Qu’en est-il des boissons?

Quand on fait du sport, notre corps transpire et perd de l’eau. Nos réserves doivent donc être reconstituées rapidement. Pour un jogging de moins d’une heure, cette perte peut généralement être compensée juste après la course. S’il dure plus d’une heure ou si l’on transpire beaucoup, il vaut mieux s’hydrater régulièrement par petites quantités pendant l’effort. Il est recommandé de boire entre 4 et 8 dl de liquide supplémentaire par heure de sport. Pour étancher sa soif, privilégier l’eau ou les boissons non sucrées, comme le thé ou les infusions. Les boissons sportives spéciales sont indiquées pour la pratique intensive du sport, par exemple lors d’un marathon.

10 conseils pour courir juste ;

  • Trouver chaussure à son pied: se faire conseiller par un professionnel. Tester aussi les différentes manières de lacer ses baskets (voir tutoriels sur notre site web) pour choisir celle qui convient le mieux à sa foulée.
  • Ne jamais brûler les étapes.

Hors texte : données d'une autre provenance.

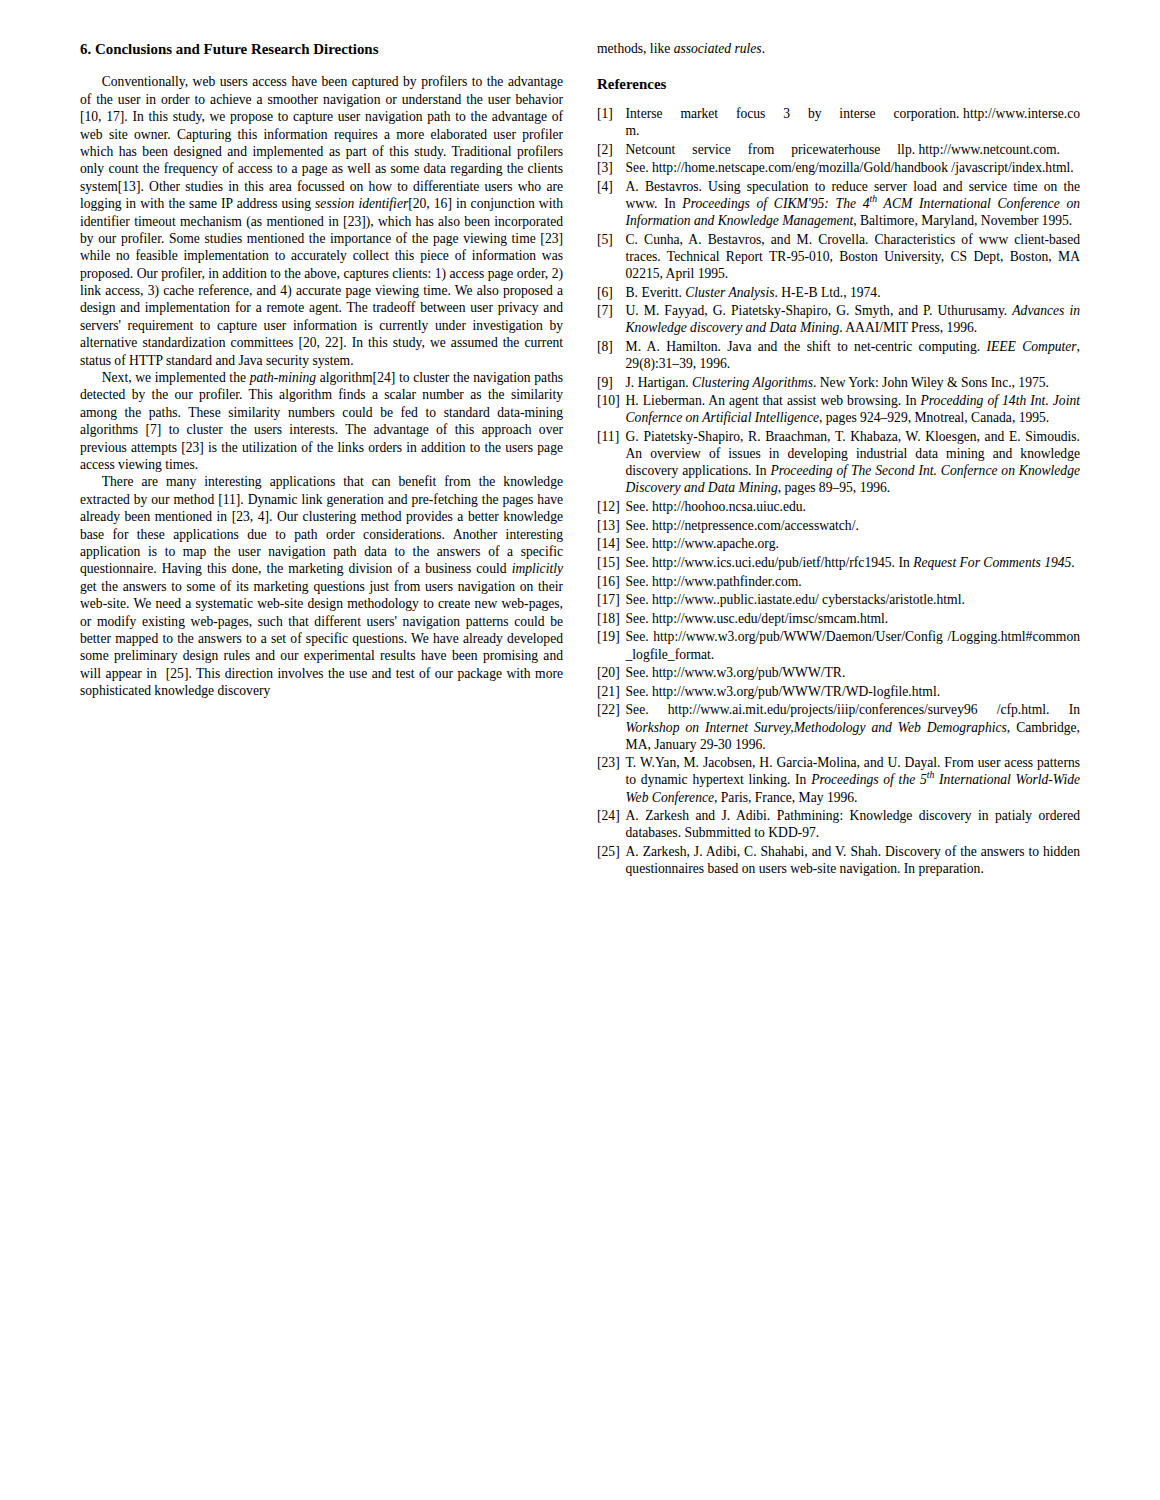6. Conclusions and Future Research Directions
Conventionally, web users access have been captured by profilers to the advantage of the user in order to achieve a smoother navigation or understand the user behavior [10, 17]. In this study, we propose to capture user navigation path to the advantage of web site owner. Capturing this information requires a more elaborated user profiler which has been designed and implemented as part of this study. Traditional profilers only count the frequency of access to a page as well as some data regarding the clients system[13]. Other studies in this area focussed on how to differentiate users who are logging in with the same IP address using session identifier[20, 16] in conjunction with identifier timeout mechanism (as mentioned in [23]), which has also been incorporated by our profiler. Some studies mentioned the importance of the page viewing time [23] while no feasible implementation to accurately collect this piece of information was proposed. Our profiler, in addition to the above, captures clients: 1) access page order, 2) link access, 3) cache reference, and 4) accurate page viewing time. We also proposed a design and implementation for a remote agent. The tradeoff between user privacy and servers' requirement to capture user information is currently under investigation by alternative standardization committees [20, 22]. In this study, we assumed the current status of HTTP standard and Java security system.
Next, we implemented the path-mining algorithm[24] to cluster the navigation paths detected by the our profiler. This algorithm finds a scalar number as the similarity among the paths. These similarity numbers could be fed to standard data-mining algorithms [7] to cluster the users interests. The advantage of this approach over previous attempts [23] is the utilization of the links orders in addition to the users page access viewing times.
There are many interesting applications that can benefit from the knowledge extracted by our method [11]. Dynamic link generation and pre-fetching the pages have already been mentioned in [23, 4]. Our clustering method provides a better knowledge base for these applications due to path order considerations. Another interesting application is to map the user navigation path data to the answers of a specific questionnaire. Having this done, the marketing division of a business could implicitly get the answers to some of its marketing questions just from users navigation on their web-site. We need a systematic web-site design methodology to create new web-pages, or modify existing web-pages, such that different users' navigation patterns could be better mapped to the answers to a set of specific questions. We have already developed some preliminary design rules and our experimental results have been promising and will appear in [25]. This direction involves the use and test of our package with more sophisticated knowledge discovery
methods, like associated rules.
References
Interse market focus 3 by interse corporation. http://www.interse.com.
Netcount service from pricewaterhouse llp. http://www.netcount.com.
See. http://home.netscape.com/eng/mozilla/Gold/handbook /javascript/index.html.
A. Bestavros. Using speculation to reduce server load and service time on the www. In Proceedings of CIKM'95: The 4th ACM International Conference on Information and Knowledge Management, Baltimore, Maryland, November 1995.
C. Cunha, A. Bestavros, and M. Crovella. Characteristics of www client-based traces. Technical Report TR-95-010, Boston University, CS Dept, Boston, MA 02215, April 1995.
B. Everitt. Cluster Analysis. H-E-B Ltd., 1974.
U. M. Fayyad, G. Piatetsky-Shapiro, G. Smyth, and P. Uthurusamy. Advances in Knowledge discovery and Data Mining. AAAI/MIT Press, 1996.
M. A. Hamilton. Java and the shift to net-centric computing. IEEE Computer, 29(8):31–39, 1996.
J. Hartigan. Clustering Algorithms. New York: John Wiley & Sons Inc., 1975.
H. Lieberman. An agent that assist web browsing. In Procedding of 14th Int. Joint Confernce on Artificial Intelligence, pages 924–929, Mnotreal, Canada, 1995.
G. Piatetsky-Shapiro, R. Braachman, T. Khabaza, W. Kloesgen, and E. Simoudis. An overview of issues in developing industrial data mining and knowledge discovery applications. In Proceeding of The Second Int. Confernce on Knowledge Discovery and Data Mining, pages 89–95, 1996.
See. http://hoohoo.ncsa.uiuc.edu.
See. http://netpressence.com/accesswatch/.
See. http://www.apache.org.
See. http://www.ics.uci.edu/pub/ietf/http/rfc1945. In Request For Comments 1945.
See. http://www.pathfinder.com.
See. http://www..public.iastate.edu/ cyberstacks/aristotle.html.
See. http://www.usc.edu/dept/imsc/smcam.html.
See. http://www.w3.org/pub/WWW/Daemon/User/Config /Logging.html#common_logfile_format.
See. http://www.w3.org/pub/WWW/TR.
See. http://www.w3.org/pub/WWW/TR/WD-logfile.html.
See. http://www.ai.mit.edu/projects/iiip/conferences/survey96 /cfp.html. In Workshop on Internet Survey,Methodology and Web Demographics, Cambridge, MA, January 29-30 1996.
T. W.Yan, M. Jacobsen, H. Garcia-Molina, and U. Dayal. From user acess patterns to dynamic hypertext linking. In Proceedings of the 5th International World-Wide Web Conference, Paris, France, May 1996.
A. Zarkesh and J. Adibi. Pathmining: Knowledge discovery in patialy ordered databases. Submmitted to KDD-97.
A. Zarkesh, J. Adibi, C. Shahabi, and V. Shah. Discovery of the answers to hidden questionnaires based on users web-site navigation. In preparation.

Progresser doucement en augmentant la charge petit à petit.
  • Renforcer aussi bien le haut que le bas du corps en faisant des exercices réguliers (pilates, yoga…) et du renforcement ciblé en fonction de ses besoins.
  • Faire des pauses entre les entraînements.
  • Eviter le trop, mais aussi le trop peu. Planifier ses heures de jogging hebdomadaires.
  • Boire beaucoup d’eau.
  • Bien dormir.
  • Varier les terrains.
  • Par fortes chaleurs, courir tôt le matin. Lorsqu’il fait très froid, courir doucement pour ne pas irriter ses voies respiratoires.
  • Ecouter son corps. Courir doit rester un plaisir.